Link to folder with photographs and videos, found here.

Leading civil society and Indigenous organizations from Canada and around the world, some of which were involved in today’s actions, respond to the presence of the Pathways Alliance and other fossil fuel lobbyists at COP28:

Julia Levin, Associate Director, National Climate, Environmental Defence Canada

“It is obvious that the Pathways Alliance and the Government of Alberta are not at COP28 in good faith. Today, they tried to run away from civil society, rather than be held accountable for the ways in which they are continuing to prioritize profits over achieving climate outcomes. It is obvious that fossil fuel lobbyists realize that the writing is on the wall, and they are trying everything in their power to delay the inevitable outcome: a phase out of fossil fuel production.” 

Emily Lowan, Fossil Fuel Supply Campaigns Lead, Climate Action Network Canada

“The Pathways Alliance is here in a desperate attempt to distract from the issue at the heart of these talks — a fair phase-out of fossil fuels. The Pathways companies would rather hide behind greenwashed PR buys than use their record profits to invest in the real solutions, like a just transition for workers and scaling up of renewables. It’s a bait-and-switch and the international community isn’t buying it.”

Carole Monture, Indigenous Climate Action

“We cannot allow the business interests of polluters to shape false narratives at COP28 or at home. Carbon market mechanisms, like those being pushed by industry and government, depend on growing emissions from fossil fuel use. If there is no fossil fuel pollution there is no need for carbon market mechanisms. We cannot allow carbon markets and false solutions to continue to dominate the conversation and to delay real action. Real solutions rooted in Indigenous knowledge, justice, and self-determination.”

Joe Viipond, Canadian Association of Physicians for the Environment

“It’s painful to be at a climate conference, at a time when the urgency for rapid decarbonization is more evident than ever, and have the Canadian oil and gas industry being so overt in their greenwashing efforts. Framing climate action in Western Canada as essentially only CCS, with no discussion of the immense emissions from combustion, and the experimental and costly (financially and energy)nature of the  technology, is dishonest. We need to acknowledge that the only path to saving our climate from irreversible damage is a phase out of all fossil fuels, as quickly as possible.”

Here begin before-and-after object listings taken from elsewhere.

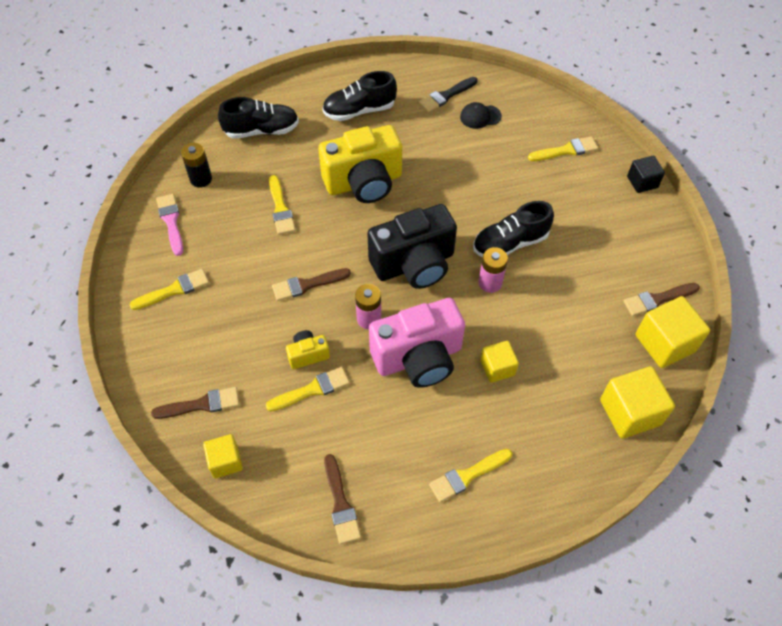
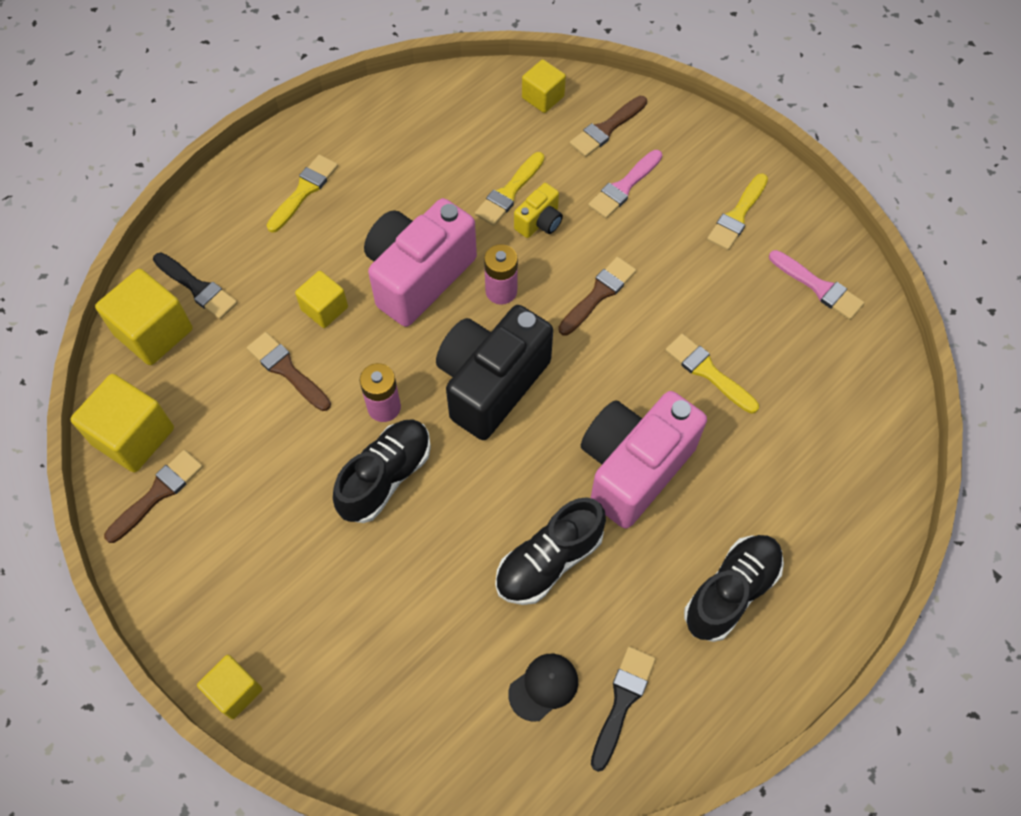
camera: 150 degrees right, 5 degrees up
(201, 179) = (840, 359): black battery -> none
(229, 350) = (624, 187): none -> pink brush
(261, 130) = (835, 476): black shoe -> black shoe (549, 561)
(341, 503) = (412, 115): brown brush -> brown brush (287, 370)
(364, 182) = (633, 468): yellow camera -> pink camera
(566, 150) = (376, 691): yellow brush -> none
(585, 432) = (197, 288): none -> black brush
(642, 182) = (235, 691): black cube -> yellow cube

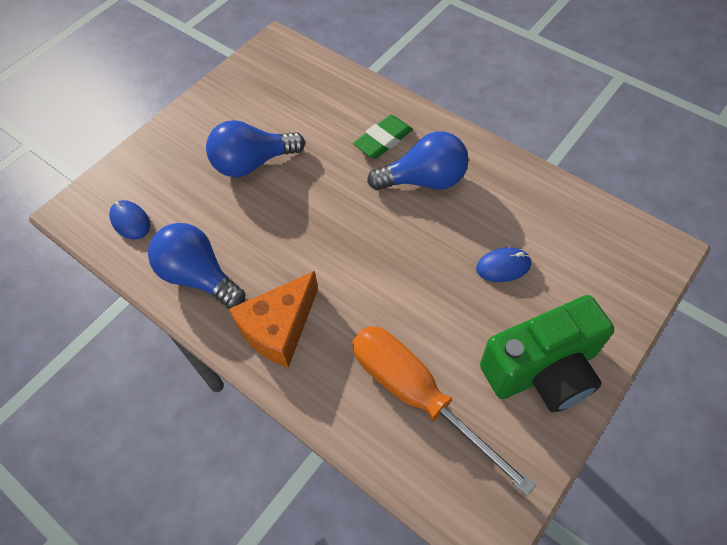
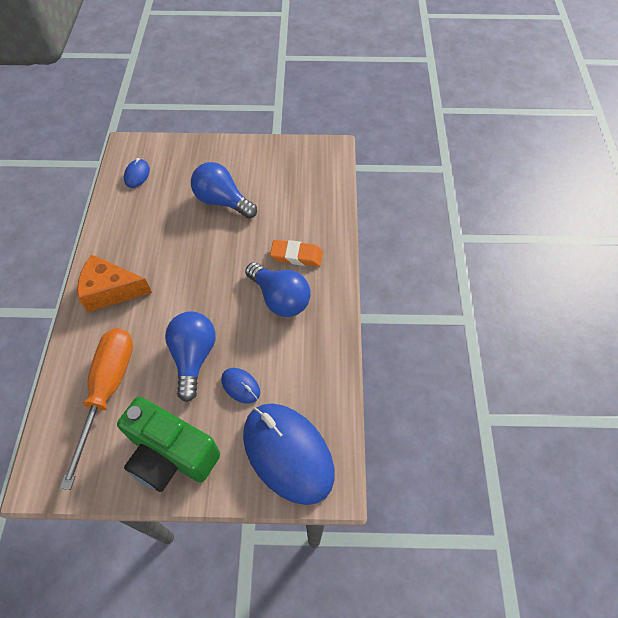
camera: 50 degrees right, 0 degrees up
(199, 276) = (121, 230): blue light bulb -> blue light bulb (193, 357)
(383, 140) = (296, 255): green eraser -> orange eraser
(606, 266) = (288, 453): none -> blue mouse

Nils Bartsch, Head of Oil & Gas Research, Urgewald

”Oil from Alberta’s tar sands is among the dirtiest fossil fuels on Earth. The extraction process involves destroying ancient boreal forests, blasting away topsoil, drilling deep into the ground and injecting steam to force the oil out – with devastating consequences for the local habitat. Instead of hiding behind false solutions like carbon capture and storage, companies in the Pathways Alliance and the Canadian government need to immediately stop tar sands extraction because the harms it does to indigenous communities, to nature, and to the climate are simply too grave to bear.“

ABOUT ENVIRONMENTAL DEFENCE (environmentaldefence.ca): Environmental Defence is a leading Canadian environmental advocacy organization that works with government, industry and individuals to defend clean water, a safe climate and healthy communities.